Final spring 2018 enrollment figures for the University of Wyoming show a slight increase from spring 2017 — and that students are, on average, taking heavier course-loads.
According to the university’s official census-day count, 11,806 students — a figure including both undergraduates and graduates — are currently enrolled at UW, compared to 11,795 on census-day in spring 2017.
The number is lower than the fall semester’s 12,397, although a drop from fall to spring is always expected, said Kyle Moore, associate vice provost for enrollment management.
“We don’t typically recruit to a spring start-term,” he said. “We certainly accept students, particularly transfer students, and welcome them to begin in the spring. But typically, high school students are not graduating in any kind of sizable quantity in a December graduation.”
UW graduated 596 students in December 2017 — awarding a total of 613 degrees or certificates.
This large graduating class meant that for UW to see even its modest increase in enrollment from last spring, it had to recruit far more students than it has in years past, which it accomplished.
UW overcame a similar challenge during the fall 2017 semester.
After May 2017 saw the university’s largest graduating class in history, UW recruited enough new students to keep enrollment steady, even managing to slightly raise enrollment.
“Both the May and the December graduations were larger in 2017 than they were in 2016,” Moore said. “So, you’ve got two really big graduating groups.”
UW is also making efforts to increase its four-year graduation rate, which will require students to take more credits per semester on average. Spring 2018 enrollment figures show improvement on this front as well, Moore said.
While student credit hours — the total number of credit hours being taken across the institution by both undergraduate and graduate students — was 141,594 in spring 2017, it grew to 143,737 in spring 2018. This roughly 1.5 percent increase means the average student is now enrolled in more than 12 credits, which Moore said is an impressive statistic given that full-time graduate students — who are included in the calculation — are only expected to take nine credits.
“Overall, it demonstrates students are enrolling in more hours on average than they were the previous term,” Moore said.
For the fall 2017 semester, UW welcomed what might have been its largest freshman class in history — spurred, university officials said, by greater outreach and more aggressive recruitment efforts.

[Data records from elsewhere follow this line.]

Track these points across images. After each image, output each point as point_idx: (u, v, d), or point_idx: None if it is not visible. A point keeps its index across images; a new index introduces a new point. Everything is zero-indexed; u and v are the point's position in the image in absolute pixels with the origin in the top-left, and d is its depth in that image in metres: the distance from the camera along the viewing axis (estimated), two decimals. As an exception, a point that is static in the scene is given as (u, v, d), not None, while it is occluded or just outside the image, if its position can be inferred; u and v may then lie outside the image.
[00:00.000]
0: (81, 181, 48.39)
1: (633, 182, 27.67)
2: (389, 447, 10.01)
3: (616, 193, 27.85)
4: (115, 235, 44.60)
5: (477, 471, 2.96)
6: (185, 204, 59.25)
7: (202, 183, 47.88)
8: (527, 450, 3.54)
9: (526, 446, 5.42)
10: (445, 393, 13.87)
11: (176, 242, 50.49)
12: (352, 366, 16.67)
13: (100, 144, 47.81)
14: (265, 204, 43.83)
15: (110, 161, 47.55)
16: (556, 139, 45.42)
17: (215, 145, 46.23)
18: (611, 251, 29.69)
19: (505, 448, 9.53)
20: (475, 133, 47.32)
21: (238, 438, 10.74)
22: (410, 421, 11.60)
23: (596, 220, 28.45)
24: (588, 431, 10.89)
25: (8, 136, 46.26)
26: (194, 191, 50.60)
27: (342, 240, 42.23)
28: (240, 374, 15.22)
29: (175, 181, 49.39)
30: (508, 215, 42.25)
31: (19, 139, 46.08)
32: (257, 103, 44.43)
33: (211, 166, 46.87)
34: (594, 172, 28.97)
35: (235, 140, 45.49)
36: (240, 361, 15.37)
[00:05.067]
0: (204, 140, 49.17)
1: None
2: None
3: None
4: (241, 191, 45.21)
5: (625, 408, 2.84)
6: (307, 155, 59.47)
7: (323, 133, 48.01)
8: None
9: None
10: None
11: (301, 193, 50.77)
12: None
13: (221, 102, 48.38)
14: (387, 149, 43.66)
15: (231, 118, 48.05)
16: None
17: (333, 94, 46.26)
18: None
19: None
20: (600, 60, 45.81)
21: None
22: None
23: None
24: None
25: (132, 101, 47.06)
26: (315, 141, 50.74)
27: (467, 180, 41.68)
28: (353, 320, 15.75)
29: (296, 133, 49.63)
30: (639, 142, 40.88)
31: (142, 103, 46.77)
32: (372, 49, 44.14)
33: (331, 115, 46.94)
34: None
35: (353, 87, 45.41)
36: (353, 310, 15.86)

Those efforts — awarding scholarships and financial aid earlier, greater faculty, administration and trustee involvement in the recruitment process, reduced transfer deposits and more — are being continued now, and will likely lead to an even larger freshman class in fall 2018, Moore said.
“I think it will be strong,” he said. “I think … the activities and relationship-building events that we are doing now are going to yield a strong new student class and I think that our retention efforts will continue to yield a strong and growing number of continuing students.”
Moore added the number of applications made for fall 2018 so far has already surpassed the number of applications made in total for fall 2017.
Transfer and graduate applications, which come in later on average than freshman applications, are also up, though Moore said it is more difficult to gauge those numbers so many months out.
“As interest continues to grow, it is certainly in the interest of the student to apply soon and let us help them through this process,” he said. “As soon as they know they’re interested in the University of Wyoming, we’re available and ready to help them — whether that’s a transfer, freshman or a returning student.”